E’ l’estate del 1942. La scrittrice ebrea Irène Némirovsky è nel pieno della sua carriera letteraria. Figlia di un ricco banchiere ucraino, si è trasferita a Parigi, ne ha scelto la lingua, le vocali tonde, dolcissime. In francese ha infatti narrato la sua solitudine e i morsi cattivi del difficile rapporto con la madre. In francese si affretta a scrivere l’ultima storia.
La Francia, dunque, le ha dato tutto. Il successo, due figlie, un marito. Ed ora, proprio qui, le guardie la arresteranno. La preleveranno e la deporteranno ad Aushwitz.
Sudata, in attesa della fine e accovacciata nel bosco di Issy, Irène si sforza di non pensarci. Da lontano, gli sfoghi dell’allarme antiaereo ruggiscono disperati. Intinge il pennino e si concentra sulla sua storia: un esodo. Una fuga precipitosa verso la salvezza. D’altra parte, pensa, non è sempre stato questo, per lei, scrivere? Resistere.

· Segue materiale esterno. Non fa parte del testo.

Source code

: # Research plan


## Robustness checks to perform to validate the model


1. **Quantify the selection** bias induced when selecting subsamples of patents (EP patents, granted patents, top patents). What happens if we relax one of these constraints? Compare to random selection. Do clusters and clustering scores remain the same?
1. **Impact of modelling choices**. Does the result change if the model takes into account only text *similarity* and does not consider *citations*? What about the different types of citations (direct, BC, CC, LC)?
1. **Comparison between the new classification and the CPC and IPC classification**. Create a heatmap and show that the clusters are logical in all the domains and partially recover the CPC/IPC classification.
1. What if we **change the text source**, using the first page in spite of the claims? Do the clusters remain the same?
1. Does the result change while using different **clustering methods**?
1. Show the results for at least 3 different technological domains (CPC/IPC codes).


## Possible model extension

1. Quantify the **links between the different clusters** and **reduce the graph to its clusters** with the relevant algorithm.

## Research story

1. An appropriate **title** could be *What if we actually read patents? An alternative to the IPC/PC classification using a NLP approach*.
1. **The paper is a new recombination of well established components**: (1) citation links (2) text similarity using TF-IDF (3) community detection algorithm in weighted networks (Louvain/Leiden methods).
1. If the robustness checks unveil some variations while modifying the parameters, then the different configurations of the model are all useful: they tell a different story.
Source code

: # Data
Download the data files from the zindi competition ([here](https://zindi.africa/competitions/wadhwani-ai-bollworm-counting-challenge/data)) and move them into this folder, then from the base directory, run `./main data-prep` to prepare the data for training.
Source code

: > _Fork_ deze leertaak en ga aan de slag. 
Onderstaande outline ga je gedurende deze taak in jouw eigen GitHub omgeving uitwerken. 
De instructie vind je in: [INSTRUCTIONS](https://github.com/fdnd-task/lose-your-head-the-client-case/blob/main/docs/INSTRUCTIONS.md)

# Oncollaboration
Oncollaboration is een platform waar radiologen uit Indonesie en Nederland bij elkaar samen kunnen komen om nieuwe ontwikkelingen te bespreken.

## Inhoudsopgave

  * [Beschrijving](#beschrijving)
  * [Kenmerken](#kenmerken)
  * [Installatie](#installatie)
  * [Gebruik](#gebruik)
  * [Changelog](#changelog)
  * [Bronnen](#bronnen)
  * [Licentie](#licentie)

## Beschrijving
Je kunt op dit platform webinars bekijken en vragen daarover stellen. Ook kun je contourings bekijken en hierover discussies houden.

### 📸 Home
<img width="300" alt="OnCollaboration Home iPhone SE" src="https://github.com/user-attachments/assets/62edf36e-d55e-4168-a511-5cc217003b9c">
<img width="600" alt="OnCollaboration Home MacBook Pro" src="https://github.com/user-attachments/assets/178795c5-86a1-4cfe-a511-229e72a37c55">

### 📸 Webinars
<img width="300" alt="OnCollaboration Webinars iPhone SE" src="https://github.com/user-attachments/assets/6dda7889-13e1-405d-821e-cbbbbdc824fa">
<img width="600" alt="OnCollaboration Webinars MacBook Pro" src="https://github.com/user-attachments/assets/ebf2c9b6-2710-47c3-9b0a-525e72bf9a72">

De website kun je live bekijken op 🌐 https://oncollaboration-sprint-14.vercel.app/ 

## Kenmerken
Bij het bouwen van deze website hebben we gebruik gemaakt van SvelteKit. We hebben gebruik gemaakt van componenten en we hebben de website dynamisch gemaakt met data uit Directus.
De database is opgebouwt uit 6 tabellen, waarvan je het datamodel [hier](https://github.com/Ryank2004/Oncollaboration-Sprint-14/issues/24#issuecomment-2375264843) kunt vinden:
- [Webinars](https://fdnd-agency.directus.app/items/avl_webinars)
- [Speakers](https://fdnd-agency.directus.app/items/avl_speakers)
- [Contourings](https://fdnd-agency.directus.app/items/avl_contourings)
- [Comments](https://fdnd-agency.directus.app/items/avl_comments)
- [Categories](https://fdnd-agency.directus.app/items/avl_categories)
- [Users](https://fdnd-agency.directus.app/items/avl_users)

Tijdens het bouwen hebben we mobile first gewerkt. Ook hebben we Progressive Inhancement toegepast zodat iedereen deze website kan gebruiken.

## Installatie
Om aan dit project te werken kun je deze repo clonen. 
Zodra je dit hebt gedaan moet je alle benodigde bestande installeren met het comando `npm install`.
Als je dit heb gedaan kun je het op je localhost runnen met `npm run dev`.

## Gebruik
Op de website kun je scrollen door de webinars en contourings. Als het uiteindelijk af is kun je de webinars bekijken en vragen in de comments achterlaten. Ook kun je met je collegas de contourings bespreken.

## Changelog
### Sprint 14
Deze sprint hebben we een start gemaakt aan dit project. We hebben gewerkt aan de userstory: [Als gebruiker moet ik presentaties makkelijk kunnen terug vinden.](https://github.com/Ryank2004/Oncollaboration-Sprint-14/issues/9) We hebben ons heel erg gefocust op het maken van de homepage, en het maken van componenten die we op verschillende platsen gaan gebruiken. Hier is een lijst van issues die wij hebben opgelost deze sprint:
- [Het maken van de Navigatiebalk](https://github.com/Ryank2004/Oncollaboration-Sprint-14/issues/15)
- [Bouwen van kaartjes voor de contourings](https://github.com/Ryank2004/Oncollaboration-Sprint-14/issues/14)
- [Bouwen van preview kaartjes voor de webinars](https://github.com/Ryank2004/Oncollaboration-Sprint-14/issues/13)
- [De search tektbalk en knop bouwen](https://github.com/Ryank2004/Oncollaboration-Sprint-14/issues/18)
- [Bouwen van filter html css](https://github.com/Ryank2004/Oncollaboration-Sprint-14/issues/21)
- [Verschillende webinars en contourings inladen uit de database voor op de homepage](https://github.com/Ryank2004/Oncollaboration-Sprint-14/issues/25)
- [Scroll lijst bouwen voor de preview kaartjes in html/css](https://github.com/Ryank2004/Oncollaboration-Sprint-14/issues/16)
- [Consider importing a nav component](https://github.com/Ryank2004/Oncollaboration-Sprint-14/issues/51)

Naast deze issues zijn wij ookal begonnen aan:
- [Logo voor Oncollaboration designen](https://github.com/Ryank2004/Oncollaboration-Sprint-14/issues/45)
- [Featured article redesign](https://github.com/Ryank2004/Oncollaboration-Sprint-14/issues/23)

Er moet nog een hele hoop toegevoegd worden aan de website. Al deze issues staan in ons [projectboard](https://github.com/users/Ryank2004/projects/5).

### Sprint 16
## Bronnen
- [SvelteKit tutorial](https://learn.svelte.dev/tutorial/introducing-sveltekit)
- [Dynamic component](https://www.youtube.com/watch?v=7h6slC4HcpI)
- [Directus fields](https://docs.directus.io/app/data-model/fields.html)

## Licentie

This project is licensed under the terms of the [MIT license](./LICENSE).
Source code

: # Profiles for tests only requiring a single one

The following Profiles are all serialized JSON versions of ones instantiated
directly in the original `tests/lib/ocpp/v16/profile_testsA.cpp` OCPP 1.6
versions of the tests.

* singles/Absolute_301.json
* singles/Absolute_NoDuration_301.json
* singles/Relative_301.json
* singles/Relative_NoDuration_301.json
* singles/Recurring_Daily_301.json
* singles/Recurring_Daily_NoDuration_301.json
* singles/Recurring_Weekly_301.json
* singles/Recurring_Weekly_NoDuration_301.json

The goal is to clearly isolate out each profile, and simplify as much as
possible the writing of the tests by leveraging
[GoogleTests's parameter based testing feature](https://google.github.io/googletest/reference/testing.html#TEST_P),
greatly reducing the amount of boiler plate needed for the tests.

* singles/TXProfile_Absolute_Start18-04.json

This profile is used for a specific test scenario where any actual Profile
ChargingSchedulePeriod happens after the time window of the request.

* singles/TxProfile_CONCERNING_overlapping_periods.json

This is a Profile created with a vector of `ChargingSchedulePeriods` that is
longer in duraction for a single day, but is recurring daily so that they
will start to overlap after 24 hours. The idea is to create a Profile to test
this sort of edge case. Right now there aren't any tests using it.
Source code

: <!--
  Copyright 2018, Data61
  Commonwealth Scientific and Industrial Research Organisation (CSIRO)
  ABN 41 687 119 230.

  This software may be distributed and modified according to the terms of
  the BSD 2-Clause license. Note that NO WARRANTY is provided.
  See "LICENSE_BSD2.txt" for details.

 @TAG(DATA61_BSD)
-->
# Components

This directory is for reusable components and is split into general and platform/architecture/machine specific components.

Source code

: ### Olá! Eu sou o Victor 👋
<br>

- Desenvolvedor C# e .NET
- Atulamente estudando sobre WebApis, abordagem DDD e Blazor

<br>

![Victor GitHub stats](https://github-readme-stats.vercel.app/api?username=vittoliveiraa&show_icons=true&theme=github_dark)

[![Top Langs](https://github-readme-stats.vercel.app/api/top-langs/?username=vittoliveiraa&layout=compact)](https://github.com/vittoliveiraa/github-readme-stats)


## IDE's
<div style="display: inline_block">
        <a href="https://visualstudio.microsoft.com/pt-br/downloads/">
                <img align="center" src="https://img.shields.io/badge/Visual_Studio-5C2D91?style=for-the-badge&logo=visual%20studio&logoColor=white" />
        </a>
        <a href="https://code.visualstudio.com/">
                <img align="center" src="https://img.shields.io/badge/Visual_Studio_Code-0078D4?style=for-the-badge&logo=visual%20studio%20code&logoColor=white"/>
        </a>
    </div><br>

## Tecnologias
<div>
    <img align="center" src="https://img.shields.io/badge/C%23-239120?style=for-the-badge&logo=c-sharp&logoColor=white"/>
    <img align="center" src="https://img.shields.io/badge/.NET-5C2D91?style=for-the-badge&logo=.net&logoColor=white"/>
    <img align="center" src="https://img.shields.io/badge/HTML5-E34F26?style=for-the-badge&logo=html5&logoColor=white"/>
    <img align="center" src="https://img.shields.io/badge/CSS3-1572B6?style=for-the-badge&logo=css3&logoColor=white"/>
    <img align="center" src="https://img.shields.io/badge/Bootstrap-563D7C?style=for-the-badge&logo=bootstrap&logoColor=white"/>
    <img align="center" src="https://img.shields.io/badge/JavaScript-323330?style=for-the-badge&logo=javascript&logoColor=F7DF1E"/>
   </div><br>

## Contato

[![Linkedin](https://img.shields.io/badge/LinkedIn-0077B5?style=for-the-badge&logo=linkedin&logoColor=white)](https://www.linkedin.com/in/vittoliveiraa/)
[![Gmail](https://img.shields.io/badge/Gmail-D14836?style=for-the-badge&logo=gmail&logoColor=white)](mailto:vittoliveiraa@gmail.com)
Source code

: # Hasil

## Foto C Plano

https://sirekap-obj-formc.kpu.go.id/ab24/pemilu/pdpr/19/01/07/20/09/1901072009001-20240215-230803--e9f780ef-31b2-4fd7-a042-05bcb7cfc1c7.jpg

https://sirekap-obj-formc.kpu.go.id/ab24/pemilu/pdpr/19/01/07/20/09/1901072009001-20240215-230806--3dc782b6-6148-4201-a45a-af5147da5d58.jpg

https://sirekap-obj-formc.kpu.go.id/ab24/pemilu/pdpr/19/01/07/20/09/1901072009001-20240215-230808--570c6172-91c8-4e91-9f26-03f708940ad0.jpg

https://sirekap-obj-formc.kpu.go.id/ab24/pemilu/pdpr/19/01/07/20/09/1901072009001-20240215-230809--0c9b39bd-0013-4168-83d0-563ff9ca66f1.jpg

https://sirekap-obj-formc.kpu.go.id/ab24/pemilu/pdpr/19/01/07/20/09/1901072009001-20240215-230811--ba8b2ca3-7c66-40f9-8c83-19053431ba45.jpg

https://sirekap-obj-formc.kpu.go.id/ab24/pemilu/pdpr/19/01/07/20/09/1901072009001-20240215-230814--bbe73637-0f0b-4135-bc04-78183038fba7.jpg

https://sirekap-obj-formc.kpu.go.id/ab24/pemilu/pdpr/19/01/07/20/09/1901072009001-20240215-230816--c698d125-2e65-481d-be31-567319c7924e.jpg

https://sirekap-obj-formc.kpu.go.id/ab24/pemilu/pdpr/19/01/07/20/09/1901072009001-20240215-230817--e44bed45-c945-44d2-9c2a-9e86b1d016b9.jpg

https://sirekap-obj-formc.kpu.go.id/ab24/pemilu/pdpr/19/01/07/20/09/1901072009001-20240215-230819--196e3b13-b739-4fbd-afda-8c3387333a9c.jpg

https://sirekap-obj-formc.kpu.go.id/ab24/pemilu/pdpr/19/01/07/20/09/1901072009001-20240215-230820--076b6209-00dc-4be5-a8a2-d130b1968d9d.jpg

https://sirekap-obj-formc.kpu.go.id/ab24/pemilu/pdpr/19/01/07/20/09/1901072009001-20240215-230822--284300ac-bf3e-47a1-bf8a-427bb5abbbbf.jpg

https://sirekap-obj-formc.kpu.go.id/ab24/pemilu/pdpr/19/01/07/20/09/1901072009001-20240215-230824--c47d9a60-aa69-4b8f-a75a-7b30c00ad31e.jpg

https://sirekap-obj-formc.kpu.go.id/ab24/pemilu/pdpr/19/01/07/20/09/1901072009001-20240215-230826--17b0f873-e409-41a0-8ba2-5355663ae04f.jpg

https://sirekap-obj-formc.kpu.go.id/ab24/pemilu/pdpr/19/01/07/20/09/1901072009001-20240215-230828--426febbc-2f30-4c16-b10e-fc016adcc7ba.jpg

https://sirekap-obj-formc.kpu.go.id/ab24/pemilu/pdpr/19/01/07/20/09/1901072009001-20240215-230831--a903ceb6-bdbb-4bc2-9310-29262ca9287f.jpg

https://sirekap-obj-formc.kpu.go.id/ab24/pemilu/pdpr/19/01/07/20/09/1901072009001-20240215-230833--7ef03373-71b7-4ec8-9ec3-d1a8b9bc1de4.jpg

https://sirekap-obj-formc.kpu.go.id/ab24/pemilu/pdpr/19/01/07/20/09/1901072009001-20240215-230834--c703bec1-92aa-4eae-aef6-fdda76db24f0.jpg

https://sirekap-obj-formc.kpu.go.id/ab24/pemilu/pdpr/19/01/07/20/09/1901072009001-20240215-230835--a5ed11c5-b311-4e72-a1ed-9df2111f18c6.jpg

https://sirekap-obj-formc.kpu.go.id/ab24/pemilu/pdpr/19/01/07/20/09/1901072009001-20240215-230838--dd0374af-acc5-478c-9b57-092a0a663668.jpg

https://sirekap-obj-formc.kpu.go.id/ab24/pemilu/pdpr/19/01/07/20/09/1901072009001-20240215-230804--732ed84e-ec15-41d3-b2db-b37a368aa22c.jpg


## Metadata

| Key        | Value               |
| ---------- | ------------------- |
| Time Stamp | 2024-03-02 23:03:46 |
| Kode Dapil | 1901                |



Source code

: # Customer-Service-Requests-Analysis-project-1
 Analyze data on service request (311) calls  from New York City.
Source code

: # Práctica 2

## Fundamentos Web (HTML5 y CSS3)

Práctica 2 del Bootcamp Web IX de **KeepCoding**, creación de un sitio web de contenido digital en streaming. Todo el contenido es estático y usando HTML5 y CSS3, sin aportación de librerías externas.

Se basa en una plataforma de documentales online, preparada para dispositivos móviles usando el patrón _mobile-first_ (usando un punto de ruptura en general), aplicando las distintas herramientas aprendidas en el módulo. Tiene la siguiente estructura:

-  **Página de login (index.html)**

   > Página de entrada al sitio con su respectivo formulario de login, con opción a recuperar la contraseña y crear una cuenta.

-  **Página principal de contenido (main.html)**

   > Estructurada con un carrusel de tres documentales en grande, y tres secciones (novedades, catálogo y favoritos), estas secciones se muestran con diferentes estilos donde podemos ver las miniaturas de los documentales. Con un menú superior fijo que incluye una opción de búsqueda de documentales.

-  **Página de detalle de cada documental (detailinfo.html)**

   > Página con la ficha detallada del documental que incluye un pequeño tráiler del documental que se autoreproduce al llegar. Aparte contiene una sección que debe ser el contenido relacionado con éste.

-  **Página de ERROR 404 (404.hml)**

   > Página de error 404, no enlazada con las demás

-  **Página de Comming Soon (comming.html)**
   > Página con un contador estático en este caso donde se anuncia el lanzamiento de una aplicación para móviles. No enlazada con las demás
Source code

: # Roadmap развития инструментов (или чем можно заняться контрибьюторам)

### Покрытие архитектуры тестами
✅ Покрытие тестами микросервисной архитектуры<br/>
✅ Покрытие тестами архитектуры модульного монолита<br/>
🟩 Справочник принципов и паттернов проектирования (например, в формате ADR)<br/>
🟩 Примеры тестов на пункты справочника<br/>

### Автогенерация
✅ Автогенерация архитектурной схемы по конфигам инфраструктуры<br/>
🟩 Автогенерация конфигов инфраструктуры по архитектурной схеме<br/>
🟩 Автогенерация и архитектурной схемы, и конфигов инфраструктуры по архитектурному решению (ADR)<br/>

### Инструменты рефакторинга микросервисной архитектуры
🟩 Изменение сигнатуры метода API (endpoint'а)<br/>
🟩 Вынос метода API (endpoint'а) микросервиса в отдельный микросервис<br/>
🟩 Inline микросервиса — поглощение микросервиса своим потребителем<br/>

L’ultima storia della Némirovsky si chiama “Suite francese” ed è sopravvissuta alla sua morte, avvenuta il 17 agosto 1942 nel campo di concentramento di Birkenau. La figlia Denise ha conservato il quaderno per cinquant’anni senza avere il coraggio di leggerlo, credendo che si trattasse di un diario e che rievocare la madre negli ultimi istanti fosse troppo doloroso. Solo nel 1990 lo ha dato alle stampe, quando ha scoperto che non era un’ autobiografia, ma uno dei più potenti romanzi del novecento. Tradotto in Italia da Adelphi, cui va il merito di aver portato alla luce l’opera della scrittrice, ancora in via di pubblicazione, “Suite francese” è la narrazione corale di un popolo travolto – suo malgrado – dalla Storia. Una Storia spazzante e crudele, che soffia sui vizi degli uomini e sulla loro indifferenza. Parlando della fuga da una Parigi che sta per cadere in mano ai tedeschi, e pur nella consapevolezza lucida della fine, Irène, infatti, non cede a indulgenze, a pietosi atti di congedo, a nostalgie. Resta piegata sulla pagina, scrive febbrilmente, sfida il tempo e ci consegna la testimonianza che l’ultimo, feroce grido di liberazione lo compie l’arte. “Ho la certezza della mia libertà interiore. Questo bene prezioso, inalterabile, che dipende solo da me perdere o conservare. La convinzione che le passioni spinte al parossismo come capita ora finiscono poi per placarsi. Che tutto ciò che ha un inizio avrà una fine. In poche parole, che le catastrofi passano e che bisogna cercare di non andarsene prima di loro, ecco tutto”.